WHAT THE TASK ASKS.
For this task, copy all of the data below exactly and skip the pictures.

AVAILABLE DATA.
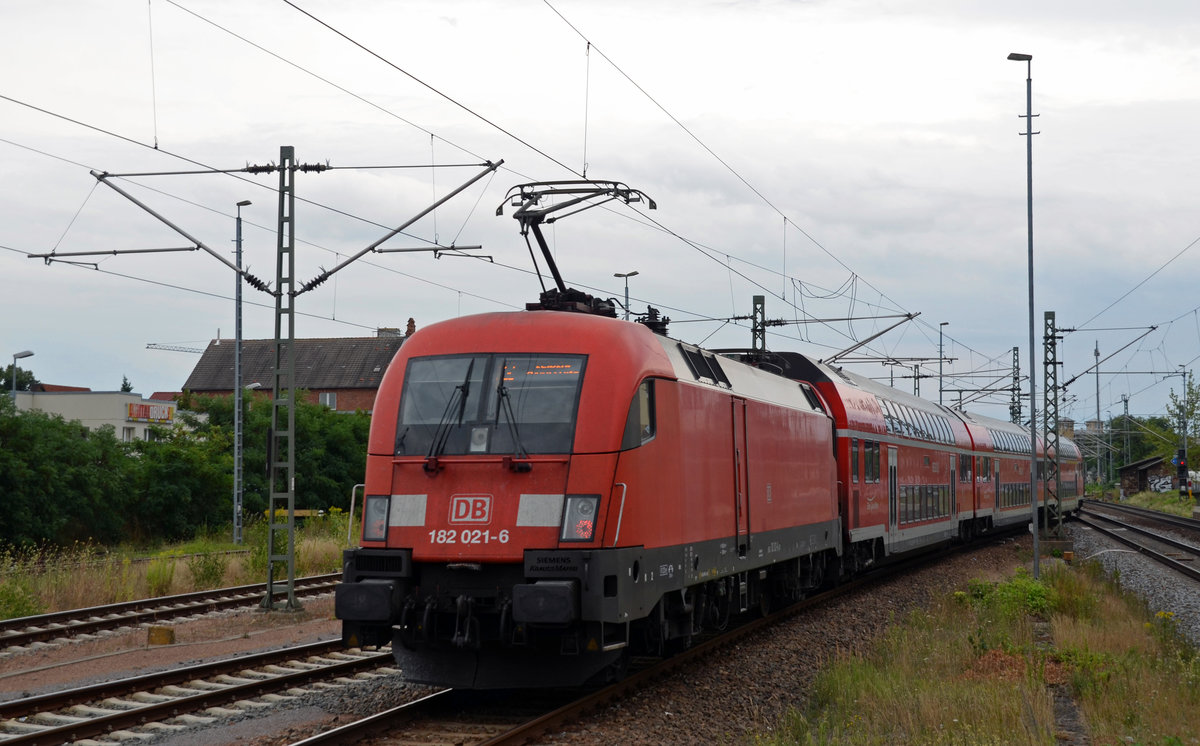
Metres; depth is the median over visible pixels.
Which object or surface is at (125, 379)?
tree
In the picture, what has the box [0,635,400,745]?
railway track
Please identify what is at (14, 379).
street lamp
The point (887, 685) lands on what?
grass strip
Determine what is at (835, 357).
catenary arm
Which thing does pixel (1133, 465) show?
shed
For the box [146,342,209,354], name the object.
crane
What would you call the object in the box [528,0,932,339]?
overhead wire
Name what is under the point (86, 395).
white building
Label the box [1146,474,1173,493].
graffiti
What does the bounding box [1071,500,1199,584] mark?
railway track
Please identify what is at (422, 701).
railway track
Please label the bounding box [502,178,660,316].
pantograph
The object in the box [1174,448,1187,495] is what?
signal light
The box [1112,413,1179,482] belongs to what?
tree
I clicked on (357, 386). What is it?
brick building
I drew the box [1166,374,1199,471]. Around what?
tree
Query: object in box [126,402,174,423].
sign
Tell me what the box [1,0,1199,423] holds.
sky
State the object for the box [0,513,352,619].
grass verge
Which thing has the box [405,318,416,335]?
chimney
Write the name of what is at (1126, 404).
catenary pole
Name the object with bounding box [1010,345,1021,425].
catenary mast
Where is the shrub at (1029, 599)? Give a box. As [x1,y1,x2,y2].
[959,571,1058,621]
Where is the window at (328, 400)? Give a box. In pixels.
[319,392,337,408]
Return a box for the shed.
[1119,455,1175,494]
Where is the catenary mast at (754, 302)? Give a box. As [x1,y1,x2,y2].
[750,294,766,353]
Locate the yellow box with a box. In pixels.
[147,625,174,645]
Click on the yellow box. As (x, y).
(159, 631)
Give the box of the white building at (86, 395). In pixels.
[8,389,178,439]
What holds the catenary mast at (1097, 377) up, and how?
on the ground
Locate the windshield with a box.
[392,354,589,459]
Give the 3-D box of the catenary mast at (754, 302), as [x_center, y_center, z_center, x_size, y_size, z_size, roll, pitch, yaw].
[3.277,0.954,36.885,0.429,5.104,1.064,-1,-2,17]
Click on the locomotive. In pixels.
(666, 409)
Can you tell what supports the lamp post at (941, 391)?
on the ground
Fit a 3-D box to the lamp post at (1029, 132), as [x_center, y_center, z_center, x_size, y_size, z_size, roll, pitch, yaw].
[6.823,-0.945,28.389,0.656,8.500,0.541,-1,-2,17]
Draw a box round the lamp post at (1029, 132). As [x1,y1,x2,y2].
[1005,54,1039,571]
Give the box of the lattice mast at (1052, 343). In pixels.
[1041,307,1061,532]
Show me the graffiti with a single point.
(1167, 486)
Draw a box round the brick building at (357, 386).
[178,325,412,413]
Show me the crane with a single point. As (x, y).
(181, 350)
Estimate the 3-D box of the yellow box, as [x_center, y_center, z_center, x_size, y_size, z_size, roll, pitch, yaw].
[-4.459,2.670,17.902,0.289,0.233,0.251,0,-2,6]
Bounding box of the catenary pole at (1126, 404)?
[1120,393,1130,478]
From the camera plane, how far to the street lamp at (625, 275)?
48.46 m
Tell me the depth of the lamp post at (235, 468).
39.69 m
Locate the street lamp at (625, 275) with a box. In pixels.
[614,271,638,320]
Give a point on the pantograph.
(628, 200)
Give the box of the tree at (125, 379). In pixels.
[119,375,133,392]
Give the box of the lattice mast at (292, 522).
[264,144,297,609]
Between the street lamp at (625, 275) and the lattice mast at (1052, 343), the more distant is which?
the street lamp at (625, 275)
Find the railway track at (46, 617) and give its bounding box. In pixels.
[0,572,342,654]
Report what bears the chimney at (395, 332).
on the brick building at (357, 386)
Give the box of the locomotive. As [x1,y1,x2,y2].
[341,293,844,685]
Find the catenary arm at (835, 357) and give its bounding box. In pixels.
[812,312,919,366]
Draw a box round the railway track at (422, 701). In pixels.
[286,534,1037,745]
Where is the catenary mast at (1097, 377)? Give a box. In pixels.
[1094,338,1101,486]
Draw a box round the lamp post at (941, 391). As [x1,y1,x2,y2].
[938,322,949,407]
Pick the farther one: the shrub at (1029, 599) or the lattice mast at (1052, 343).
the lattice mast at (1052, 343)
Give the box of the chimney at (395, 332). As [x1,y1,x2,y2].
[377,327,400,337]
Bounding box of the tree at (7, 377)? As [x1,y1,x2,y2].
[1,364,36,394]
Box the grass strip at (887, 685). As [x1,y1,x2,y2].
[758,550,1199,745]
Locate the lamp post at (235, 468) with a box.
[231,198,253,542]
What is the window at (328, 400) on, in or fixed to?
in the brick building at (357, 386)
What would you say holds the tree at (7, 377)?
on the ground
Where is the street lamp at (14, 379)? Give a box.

TASK SOLUTION.
Metres; depth is the median over visible pixels.
Which object or surface is at (125, 379)?
tree
In the picture, what has the box [0,635,400,745]?
railway track
Please identify what is at (14, 379).
street lamp
The point (887, 685) lands on what?
grass strip
Determine what is at (835, 357).
catenary arm
Which thing does pixel (1133, 465) show?
shed
For the box [146,342,209,354], name the object.
crane
What would you call the object in the box [528,0,932,339]?
overhead wire
Name what is under the point (86, 395).
white building
Label the box [1146,474,1173,493].
graffiti
What does the bounding box [1071,500,1199,584] mark?
railway track
Please identify what is at (422, 701).
railway track
Please label the bounding box [502,178,660,316].
pantograph
The object in the box [1174,448,1187,495] is what?
signal light
The box [1112,413,1179,482] belongs to what?
tree
I clicked on (357, 386). What is it?
brick building
I drew the box [1166,374,1199,471]. Around what?
tree
Query: object in box [126,402,174,423].
sign
Tell me what the box [1,0,1199,423] holds.
sky
State the object for the box [0,513,352,619].
grass verge
Which thing has the box [405,318,416,335]?
chimney
Write the name of what is at (1126, 404).
catenary pole
Name the object with bounding box [1010,345,1021,425].
catenary mast
Where is the shrub at (1029, 599)? Give a box. As [x1,y1,x2,y2].
[959,571,1058,621]
Where is the window at (328, 400)? Give a box. In pixels.
[319,392,337,408]
Return a box for the shed.
[1119,455,1175,494]
Where is the catenary mast at (754, 302)? Give a box. As [x1,y1,x2,y2].
[750,294,766,353]
Locate the yellow box with a box. In pixels.
[147,625,174,645]
Click on the yellow box. As (x, y).
(159, 631)
Give the box of the white building at (86, 395). In pixels.
[8,389,178,439]
What holds the catenary mast at (1097, 377) up, and how?
on the ground
Locate the windshield with a box.
[392,354,589,459]
Give the 3-D box of the catenary mast at (754, 302), as [x_center, y_center, z_center, x_size, y_size, z_size, roll, pitch, yaw].
[3.277,0.954,36.885,0.429,5.104,1.064,-1,-2,17]
Click on the locomotive. In pixels.
(666, 409)
Can you tell what supports the lamp post at (941, 391)?
on the ground
Fit a 3-D box to the lamp post at (1029, 132), as [x_center, y_center, z_center, x_size, y_size, z_size, roll, pitch, yaw].
[6.823,-0.945,28.389,0.656,8.500,0.541,-1,-2,17]
Draw a box round the lamp post at (1029, 132). As [x1,y1,x2,y2].
[1005,54,1039,571]
Give the box of the lattice mast at (1052, 343). In pixels.
[1041,307,1061,532]
Show me the graffiti with a single point.
(1167, 486)
Draw a box round the brick building at (357, 386).
[178,325,412,413]
Show me the crane with a single point. As (x, y).
(181, 350)
Estimate the 3-D box of the yellow box, as [x_center, y_center, z_center, x_size, y_size, z_size, roll, pitch, yaw].
[-4.459,2.670,17.902,0.289,0.233,0.251,0,-2,6]
Bounding box of the catenary pole at (1126, 404)?
[1120,393,1130,478]
From the camera plane, how far to the street lamp at (625, 275)?
48.46 m
Tell me the depth of the lamp post at (235, 468).
39.69 m
Locate the street lamp at (625, 275) with a box. In pixels.
[614,271,638,320]
Give a point on the pantograph.
(628, 200)
Give the box of the tree at (125, 379). In pixels.
[119,375,133,392]
Give the box of the lattice mast at (292, 522).
[264,144,297,609]
Between the street lamp at (625, 275) and the lattice mast at (1052, 343), the more distant is which?
the street lamp at (625, 275)
Find the railway track at (46, 617) and give its bounding box. In pixels.
[0,572,342,654]
Report what bears the chimney at (395, 332).
on the brick building at (357, 386)
Give the box of the locomotive. As [x1,y1,x2,y2].
[341,293,844,685]
Find the catenary arm at (835, 357) and give its bounding box. In pixels.
[812,312,919,366]
Draw a box round the railway track at (422, 701). In pixels.
[286,534,1037,745]
Where is the catenary mast at (1097, 377)? Give a box. In pixels.
[1094,338,1101,486]
Draw a box round the lamp post at (941, 391). As [x1,y1,x2,y2].
[938,322,949,407]
Pick the farther one: the shrub at (1029, 599) or the lattice mast at (1052, 343).
the lattice mast at (1052, 343)
Give the box of the chimney at (395, 332). As [x1,y1,x2,y2].
[377,327,400,337]
Bounding box of the tree at (7, 377)? As [x1,y1,x2,y2].
[1,364,36,394]
Box the grass strip at (887, 685). As [x1,y1,x2,y2].
[758,550,1199,745]
Locate the lamp post at (235, 468) with a box.
[231,198,253,542]
What is the window at (328, 400) on, in or fixed to?
in the brick building at (357, 386)
What would you say holds the tree at (7, 377)?
on the ground
Where is the street lamp at (14, 379)? Give a box.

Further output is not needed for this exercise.